** Task goal **
Emit the data below verbatim, stripping out any pictures.

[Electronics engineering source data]
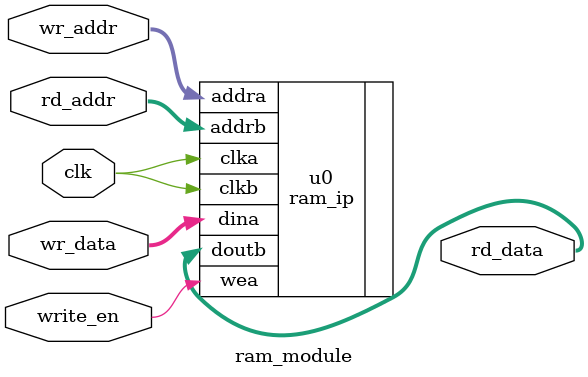
<source format=v>
module ram_module
(
    input clk,
    // input rst_n,
    input write_en,
    input [10:0] wr_addr,
    input [7:0] wr_data,
    input [10:0] rd_addr,
    output [7:0] rd_data
);


    ram_ip u0
    (
        .clka(clk),
        .wea(write_en),
        .addra(wr_addr),
        .dina(wr_data),
        .clkb(clk),
        .addrb(rd_addr),
        .doutb(rd_data)
    );
    
endmodule


</source>
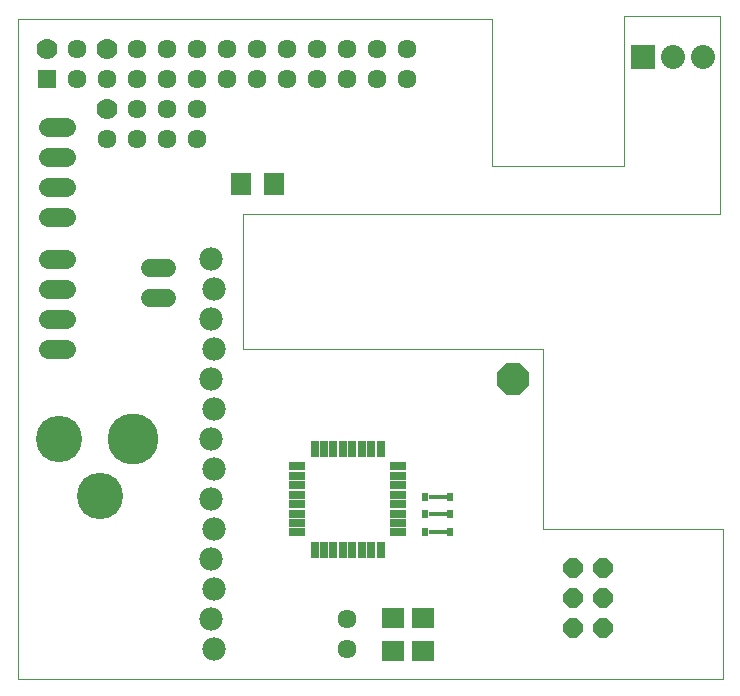
<source format=gbs>
G75*
%MOIN*%
%OFA0B0*%
%FSLAX24Y24*%
%IPPOS*%
%LPD*%
%AMOC8*
5,1,8,0,0,1.08239X$1,22.5*
%
%ADD10C,0.0000*%
%ADD11R,0.0634X0.0634*%
%ADD12C,0.0700*%
%ADD13C,0.0634*%
%ADD14R,0.0800X0.0800*%
%ADD15C,0.0800*%
%ADD16C,0.0600*%
%ADD17C,0.1700*%
%ADD18C,0.1542*%
%ADD19C,0.0640*%
%ADD20OC8,0.0640*%
%ADD21C,0.0780*%
%ADD22R,0.0540X0.0260*%
%ADD23R,0.0260X0.0540*%
%ADD24R,0.0670X0.0750*%
%ADD25R,0.0749X0.0670*%
%ADD26R,0.0197X0.0315*%
%ADD27R,0.0630X0.0157*%
%ADD28OC8,0.1040*%
D10*
X005976Y000558D02*
X029476Y000558D01*
X029476Y005558D01*
X023476Y005558D01*
X023476Y011558D01*
X013476Y011558D01*
X013476Y016058D01*
X029376Y016058D01*
X029376Y022658D01*
X026176Y022658D01*
X026176Y017658D01*
X021776Y017658D01*
X021776Y022558D01*
X005976Y022558D01*
X005976Y000558D01*
D11*
X006960Y020558D03*
D12*
X006960Y021558D03*
X008960Y021558D03*
X008960Y019558D03*
D13*
X009960Y019558D03*
X010960Y019558D03*
X011960Y019558D03*
X011960Y018558D03*
X010960Y018558D03*
X009960Y018558D03*
X008960Y018558D03*
X008960Y020558D03*
X009960Y020558D03*
X010960Y020558D03*
X011960Y020558D03*
X012960Y020558D03*
X013960Y020558D03*
X014960Y020558D03*
X015960Y020558D03*
X016960Y020558D03*
X017960Y020558D03*
X018960Y020558D03*
X018960Y021558D03*
X017960Y021558D03*
X016960Y021558D03*
X015960Y021558D03*
X014960Y021558D03*
X013960Y021558D03*
X012960Y021558D03*
X011960Y021558D03*
X010960Y021558D03*
X009960Y021558D03*
X007960Y021558D03*
X007960Y020558D03*
X016960Y002558D03*
X016960Y001558D03*
D14*
X026826Y021308D03*
D15*
X027826Y021308D03*
X028826Y021308D03*
D16*
X010956Y014258D02*
X010396Y014258D01*
X010396Y013258D02*
X010956Y013258D01*
D17*
X009830Y008558D03*
D18*
X007370Y008558D03*
X008708Y006668D03*
D19*
X007576Y011558D02*
X006976Y011558D01*
X006976Y012558D02*
X007576Y012558D01*
X007576Y013558D02*
X006976Y013558D01*
X006976Y014558D02*
X007576Y014558D01*
X007576Y015958D02*
X006976Y015958D01*
X006976Y016958D02*
X007576Y016958D01*
X007576Y017958D02*
X006976Y017958D01*
X006976Y018958D02*
X007576Y018958D01*
D20*
X024476Y004258D03*
X025476Y004258D03*
X025476Y003258D03*
X024476Y003258D03*
X024476Y002258D03*
X025476Y002258D03*
D21*
X012526Y001558D03*
X012426Y002558D03*
X012526Y003558D03*
X012426Y004558D03*
X012526Y005558D03*
X012426Y006558D03*
X012526Y007558D03*
X012426Y008558D03*
X012526Y009558D03*
X012426Y010558D03*
X012526Y011558D03*
X012426Y012558D03*
X012526Y013558D03*
X012426Y014558D03*
D22*
X015286Y007660D03*
X015286Y007345D03*
X015286Y007031D03*
X015286Y006716D03*
X015286Y006401D03*
X015286Y006086D03*
X015286Y005771D03*
X015286Y005456D03*
X018666Y005456D03*
X018666Y005771D03*
X018666Y006086D03*
X018666Y006401D03*
X018666Y006716D03*
X018666Y007031D03*
X018666Y007345D03*
X018666Y007660D03*
D23*
X018078Y008248D03*
X017763Y008248D03*
X017448Y008248D03*
X017133Y008248D03*
X016819Y008248D03*
X016504Y008248D03*
X016189Y008248D03*
X015874Y008248D03*
X015874Y004868D03*
X016189Y004868D03*
X016504Y004868D03*
X016819Y004868D03*
X017133Y004868D03*
X017448Y004868D03*
X017763Y004868D03*
X018078Y004868D03*
D24*
X014536Y017058D03*
X013416Y017058D03*
D25*
X018476Y002609D03*
X019476Y002609D03*
X019476Y001507D03*
X018476Y001507D03*
D26*
X019563Y005468D03*
X020389Y005468D03*
X020389Y006058D03*
X020389Y006649D03*
X019563Y006649D03*
X019563Y006058D03*
D27*
X019976Y006058D03*
X019976Y006649D03*
X019976Y005468D03*
D28*
X022476Y010558D03*
M02*

</source>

** Answer below **
<source format=v>
module ram_module
(
    input clk,
    // input rst_n,
    input write_en,
    input [10:0] wr_addr,
    input [7:0] wr_data,
    input [10:0] rd_addr,
    output [7:0] rd_data
);


    ram_ip u0
    (
        .clka(clk),
        .wea(write_en),
        .addra(wr_addr),
        .dina(wr_data),
        .clkb(clk),
        .addrb(rd_addr),
        .doutb(rd_data)
    );
    
endmodule


</source>
<source format=gbs>
G75*
%MOIN*%
%OFA0B0*%
%FSLAX24Y24*%
%IPPOS*%
%LPD*%
%AMOC8*
5,1,8,0,0,1.08239X$1,22.5*
%
%ADD10C,0.0000*%
%ADD11R,0.0634X0.0634*%
%ADD12C,0.0700*%
%ADD13C,0.0634*%
%ADD14R,0.0800X0.0800*%
%ADD15C,0.0800*%
%ADD16C,0.0600*%
%ADD17C,0.1700*%
%ADD18C,0.1542*%
%ADD19C,0.0640*%
%ADD20OC8,0.0640*%
%ADD21C,0.0780*%
%ADD22R,0.0540X0.0260*%
%ADD23R,0.0260X0.0540*%
%ADD24R,0.0670X0.0750*%
%ADD25R,0.0749X0.0670*%
%ADD26R,0.0197X0.0315*%
%ADD27R,0.0630X0.0157*%
%ADD28OC8,0.1040*%
D10*
X005976Y000558D02*
X029476Y000558D01*
X029476Y005558D01*
X023476Y005558D01*
X023476Y011558D01*
X013476Y011558D01*
X013476Y016058D01*
X029376Y016058D01*
X029376Y022658D01*
X026176Y022658D01*
X026176Y017658D01*
X021776Y017658D01*
X021776Y022558D01*
X005976Y022558D01*
X005976Y000558D01*
D11*
X006960Y020558D03*
D12*
X006960Y021558D03*
X008960Y021558D03*
X008960Y019558D03*
D13*
X009960Y019558D03*
X010960Y019558D03*
X011960Y019558D03*
X011960Y018558D03*
X010960Y018558D03*
X009960Y018558D03*
X008960Y018558D03*
X008960Y020558D03*
X009960Y020558D03*
X010960Y020558D03*
X011960Y020558D03*
X012960Y020558D03*
X013960Y020558D03*
X014960Y020558D03*
X015960Y020558D03*
X016960Y020558D03*
X017960Y020558D03*
X018960Y020558D03*
X018960Y021558D03*
X017960Y021558D03*
X016960Y021558D03*
X015960Y021558D03*
X014960Y021558D03*
X013960Y021558D03*
X012960Y021558D03*
X011960Y021558D03*
X010960Y021558D03*
X009960Y021558D03*
X007960Y021558D03*
X007960Y020558D03*
X016960Y002558D03*
X016960Y001558D03*
D14*
X026826Y021308D03*
D15*
X027826Y021308D03*
X028826Y021308D03*
D16*
X010956Y014258D02*
X010396Y014258D01*
X010396Y013258D02*
X010956Y013258D01*
D17*
X009830Y008558D03*
D18*
X007370Y008558D03*
X008708Y006668D03*
D19*
X007576Y011558D02*
X006976Y011558D01*
X006976Y012558D02*
X007576Y012558D01*
X007576Y013558D02*
X006976Y013558D01*
X006976Y014558D02*
X007576Y014558D01*
X007576Y015958D02*
X006976Y015958D01*
X006976Y016958D02*
X007576Y016958D01*
X007576Y017958D02*
X006976Y017958D01*
X006976Y018958D02*
X007576Y018958D01*
D20*
X024476Y004258D03*
X025476Y004258D03*
X025476Y003258D03*
X024476Y003258D03*
X024476Y002258D03*
X025476Y002258D03*
D21*
X012526Y001558D03*
X012426Y002558D03*
X012526Y003558D03*
X012426Y004558D03*
X012526Y005558D03*
X012426Y006558D03*
X012526Y007558D03*
X012426Y008558D03*
X012526Y009558D03*
X012426Y010558D03*
X012526Y011558D03*
X012426Y012558D03*
X012526Y013558D03*
X012426Y014558D03*
D22*
X015286Y007660D03*
X015286Y007345D03*
X015286Y007031D03*
X015286Y006716D03*
X015286Y006401D03*
X015286Y006086D03*
X015286Y005771D03*
X015286Y005456D03*
X018666Y005456D03*
X018666Y005771D03*
X018666Y006086D03*
X018666Y006401D03*
X018666Y006716D03*
X018666Y007031D03*
X018666Y007345D03*
X018666Y007660D03*
D23*
X018078Y008248D03*
X017763Y008248D03*
X017448Y008248D03*
X017133Y008248D03*
X016819Y008248D03*
X016504Y008248D03*
X016189Y008248D03*
X015874Y008248D03*
X015874Y004868D03*
X016189Y004868D03*
X016504Y004868D03*
X016819Y004868D03*
X017133Y004868D03*
X017448Y004868D03*
X017763Y004868D03*
X018078Y004868D03*
D24*
X014536Y017058D03*
X013416Y017058D03*
D25*
X018476Y002609D03*
X019476Y002609D03*
X019476Y001507D03*
X018476Y001507D03*
D26*
X019563Y005468D03*
X020389Y005468D03*
X020389Y006058D03*
X020389Y006649D03*
X019563Y006649D03*
X019563Y006058D03*
D27*
X019976Y006058D03*
X019976Y006649D03*
X019976Y005468D03*
D28*
X022476Y010558D03*
M02*

</source>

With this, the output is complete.